Der Mitte Mai im Zoo Basel eingetroffenen Elefantenbulle Jack hat erste "Dates" mit den Elefantendamen hinter sich. Nachwuchs zeichnet sich indes derzeit noch nicht ab.

Das Einleben des aus einem ungarischen Zoo stammenden Bullen verlief bislang sehr positiv, wie Kurator Adrian Baumeyer am Mittwoch vor den Medien sagte. Der erste Rüsselkontakt durch die Gitterstäbe und Tore zwischen dem 24-jährigen Jack und den vier Elefantendamen habe es bereits in den ersten Tagen gegeben.

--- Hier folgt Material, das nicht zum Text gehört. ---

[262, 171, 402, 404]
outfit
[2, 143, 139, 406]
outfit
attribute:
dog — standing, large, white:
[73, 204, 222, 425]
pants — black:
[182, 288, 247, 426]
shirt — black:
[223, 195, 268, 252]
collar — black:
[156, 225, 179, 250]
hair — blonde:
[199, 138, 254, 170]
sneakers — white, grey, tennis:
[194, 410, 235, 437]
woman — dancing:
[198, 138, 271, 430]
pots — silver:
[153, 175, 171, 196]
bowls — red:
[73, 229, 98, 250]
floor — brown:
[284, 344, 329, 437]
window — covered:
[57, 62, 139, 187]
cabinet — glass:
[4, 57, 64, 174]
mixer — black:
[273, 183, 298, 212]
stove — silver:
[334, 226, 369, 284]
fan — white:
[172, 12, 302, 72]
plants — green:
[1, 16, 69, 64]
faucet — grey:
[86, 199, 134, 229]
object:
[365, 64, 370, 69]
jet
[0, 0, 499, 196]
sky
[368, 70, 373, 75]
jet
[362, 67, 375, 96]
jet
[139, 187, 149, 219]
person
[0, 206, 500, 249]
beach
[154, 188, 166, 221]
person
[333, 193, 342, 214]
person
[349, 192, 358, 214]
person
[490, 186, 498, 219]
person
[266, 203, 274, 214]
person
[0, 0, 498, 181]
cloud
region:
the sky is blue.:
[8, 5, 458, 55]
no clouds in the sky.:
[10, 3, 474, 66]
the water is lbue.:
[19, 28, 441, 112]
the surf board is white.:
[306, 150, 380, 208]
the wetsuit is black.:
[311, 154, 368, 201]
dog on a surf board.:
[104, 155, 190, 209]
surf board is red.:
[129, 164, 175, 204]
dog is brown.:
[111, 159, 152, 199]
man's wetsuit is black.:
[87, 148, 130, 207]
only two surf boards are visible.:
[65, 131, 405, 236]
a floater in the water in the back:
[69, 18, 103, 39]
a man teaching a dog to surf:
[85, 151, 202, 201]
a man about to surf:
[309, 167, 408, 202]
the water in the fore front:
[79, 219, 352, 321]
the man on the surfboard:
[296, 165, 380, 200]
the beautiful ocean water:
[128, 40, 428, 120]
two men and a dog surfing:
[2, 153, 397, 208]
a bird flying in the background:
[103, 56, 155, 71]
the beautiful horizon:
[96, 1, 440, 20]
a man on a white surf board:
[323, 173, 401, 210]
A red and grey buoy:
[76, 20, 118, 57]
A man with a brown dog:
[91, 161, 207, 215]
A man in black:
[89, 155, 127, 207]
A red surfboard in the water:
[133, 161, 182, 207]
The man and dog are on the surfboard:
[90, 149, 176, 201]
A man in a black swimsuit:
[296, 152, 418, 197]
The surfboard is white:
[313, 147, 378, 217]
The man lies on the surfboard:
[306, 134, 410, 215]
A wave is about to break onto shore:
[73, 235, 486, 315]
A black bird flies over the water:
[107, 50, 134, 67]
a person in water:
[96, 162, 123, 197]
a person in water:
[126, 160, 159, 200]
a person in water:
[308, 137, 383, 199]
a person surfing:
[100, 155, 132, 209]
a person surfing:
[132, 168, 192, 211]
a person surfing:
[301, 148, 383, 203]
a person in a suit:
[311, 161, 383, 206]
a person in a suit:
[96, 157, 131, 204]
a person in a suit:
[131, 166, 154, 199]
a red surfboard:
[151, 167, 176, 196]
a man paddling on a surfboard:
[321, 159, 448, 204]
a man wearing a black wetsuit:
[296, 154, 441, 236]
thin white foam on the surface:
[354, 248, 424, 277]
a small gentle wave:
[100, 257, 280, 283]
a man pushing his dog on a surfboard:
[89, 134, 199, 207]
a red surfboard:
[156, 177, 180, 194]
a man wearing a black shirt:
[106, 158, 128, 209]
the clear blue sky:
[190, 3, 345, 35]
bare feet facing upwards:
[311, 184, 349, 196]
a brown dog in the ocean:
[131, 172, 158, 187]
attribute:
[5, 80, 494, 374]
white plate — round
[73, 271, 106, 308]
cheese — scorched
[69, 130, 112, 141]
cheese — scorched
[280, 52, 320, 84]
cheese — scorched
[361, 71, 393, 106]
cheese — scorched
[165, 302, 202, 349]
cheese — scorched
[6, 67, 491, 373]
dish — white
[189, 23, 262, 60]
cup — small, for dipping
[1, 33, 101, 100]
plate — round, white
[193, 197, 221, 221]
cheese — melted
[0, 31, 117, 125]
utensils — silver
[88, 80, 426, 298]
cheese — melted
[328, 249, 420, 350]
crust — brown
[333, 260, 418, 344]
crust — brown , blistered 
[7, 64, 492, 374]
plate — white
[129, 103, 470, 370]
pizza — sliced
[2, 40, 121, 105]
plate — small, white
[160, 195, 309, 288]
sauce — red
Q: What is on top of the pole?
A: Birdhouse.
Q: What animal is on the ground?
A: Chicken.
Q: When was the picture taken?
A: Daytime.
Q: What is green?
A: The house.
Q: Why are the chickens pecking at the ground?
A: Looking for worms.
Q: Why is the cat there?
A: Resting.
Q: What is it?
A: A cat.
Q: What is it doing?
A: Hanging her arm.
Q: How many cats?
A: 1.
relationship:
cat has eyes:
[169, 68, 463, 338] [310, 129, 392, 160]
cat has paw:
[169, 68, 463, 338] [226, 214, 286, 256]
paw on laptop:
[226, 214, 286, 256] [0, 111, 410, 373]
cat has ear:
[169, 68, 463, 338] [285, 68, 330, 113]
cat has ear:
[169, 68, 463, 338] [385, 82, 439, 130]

Der Zoo Basel liess in der Folge schon in der ersten Woche die beiden jüngsten Kühe Maya (23) und Rosy (22) zum Bullen. Etwas später folgten Leitkuh Heri (42) und Ende August die mit 46 Jahren älteste Elefantendame Malayka. Zu nennenswerten Zwischenfällen sei es bisher nicht gekommen. Jack gehe mit den Kühen sehr behutsam um.

Die im März eröffnete Anlage Tembea bietet gemäss Baumeyer den Tieren Möglichkeiten, sich zu verstecken oder zurückzuziehen. Insgesamt hat die Anlage eine Fläche von mehr als 5000 Quadratmetern. Damit die Elefantenkühe wieder zur Ruhe kommen, werden Bulle und Kühe zudem derzeit in der Nacht noch getrennt.

Nachwuchs ist trotz der positiv verlaufenden Integration von Jack derzeit noch nicht in Sicht, wie Baumeyer sagte. Elefantenkühe sind nur während des sogenannten Östrus rund alle vier Monate für einige Tage befruchtungsfähig. Die Tragzeit bei afrikanischen Elefanten dauert rund 22 Monate. Bulle Jack war 2015 in Ungarn erstmals Vater geworden.